LEESTEKST:
----------------------------------------

Mensen met beperking gebaat bij minder antipsychotica
Een derde deel van de bewoners van instellingen voor mensen met verstandelijke beperking gebruikt antipsychotica. Vaak zijn deze niet vanwege een psychotische ziekte voorgeschreven, maar om gedragsproblemen te bestrijden. Stoppen of verminderen van het gebruik van antipsychotica leidt volgens UMCG-onderzoeker Gerda de Kuijper juist tot afname van afwijkend gedrag.
Als mensen met een beperking minder antipsychotica gebruiken, daalt naast het afwijkend gedrag ook het gewicht. Bovendien neemt het risico op het Metabool Syndroom af; dit is de combinatie van te veel buikvet, verhoogde bloedsuiker, afwijkende bloedvetten en hoge bloeddruk, waardoor de kans op hart- en vaatziekten toeneemt. Dit alles blijkt uit onderzoek van AVG’er (Arts voor Verstandelijk Gehandicapten) Gerda de Kuijper. Zij promoveert op 4 september op haar proefschrift aan de Rijksuniversiteit Groningen.

----------------------------------------

Opgeslagen gegevens:

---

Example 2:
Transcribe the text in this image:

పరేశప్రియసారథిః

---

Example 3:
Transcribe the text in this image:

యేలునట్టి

----------------------------------------

OPDRACHTEN:
A – Geef uit de tekst over antipsychotica letterlijk het gedeelte weer van "Mensen met beperking" tot en met "van afwijkend gedrag.".
B – Welk deel van de bewoners van instellingen voor mensen met verstandelijke beperking gebruikt volgens de tekst over antipsychotica deze middelen?
C – Schrijf het vervolg van de tekst over antipsychotica, te beginnen na de laatste zin.
De vermeldingen vormen materiaal dat los staat van de tekst over antipsychotica.

ANTWOORDEN PER OPDRACHT:
A –
Mensen met beperking gebaat bij minder antipsychotica
Een derde deel van de bewoners van instellingen voor mensen met verstandelijke beperking gebruikt antipsychotica. Vaak zijn deze niet vanwege een psychotische ziekte voorgeschreven, maar om gedragsproblemen te bestrijden. Stoppen of verminderen van het gebruik van antipsychotica leidt volgens UMCG-onderzoeker Gerda de Kuijper juist tot afname van afwijkend gedrag.

B – Een derde deel.

C –
Probleemgedrag
Antipsychotica zijn geneesmiddelen geïndiceerd voor het bestrijden van psychotische symptomen. Ongeveer 3 procent van de mensen met een verstandelijke beperking lijdt aan een chronische psychotische ziekte. Uit onderzoek in woonvoorzieningen voor mensen met een verstandelijke beperking, bleek dat antipsychotica aan maar liefst 32 procent van de bewoners voorgeschreven werd. Bij 80 procent van deze antipsychoticagebruikers was het gebruik langer dan 10 jaar, bij 58 procent was dit voor probleemgedrag en bij 22 procent voor psychotische symptomen of een chronisch psychotische ziekte. Langdurig gebruik van antipsychotica kan neurologische, metabole en hormonale bijwerkingen tot gevolg hebben. In haar onderzoek ging De Kuijper na of het gebruik van antipsychotica vanwege probleemgedrag afgebouwd kon worden in 14 of 28 weken.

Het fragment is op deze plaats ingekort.